_WHAT NEEDS TO BE DONE_. Lay out the lines of the items below as a Markdown table with two columns, Row and Line, numbering each row and skipping blank lines.

++++ DATA PROVIDED ++++

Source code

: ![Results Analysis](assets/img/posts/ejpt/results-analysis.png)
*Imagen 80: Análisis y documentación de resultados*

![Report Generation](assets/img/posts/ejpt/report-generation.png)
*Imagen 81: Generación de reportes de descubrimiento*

++++

_RESULT OF THIS TASK_.
| Row | Line |
|---|---|
| 1 | Source code |
| 2 | : ![Results Analysis](assets/img/posts/ejpt/results-analysis.png) |
| 3 | *Imagen 80: Análisis y documentación de resultados* |
| 4 | ![Report Generation](assets/img/posts/ejpt/report-generation.png) |
| 5 | *Imagen 81: Generación de reportes de descubrimiento* |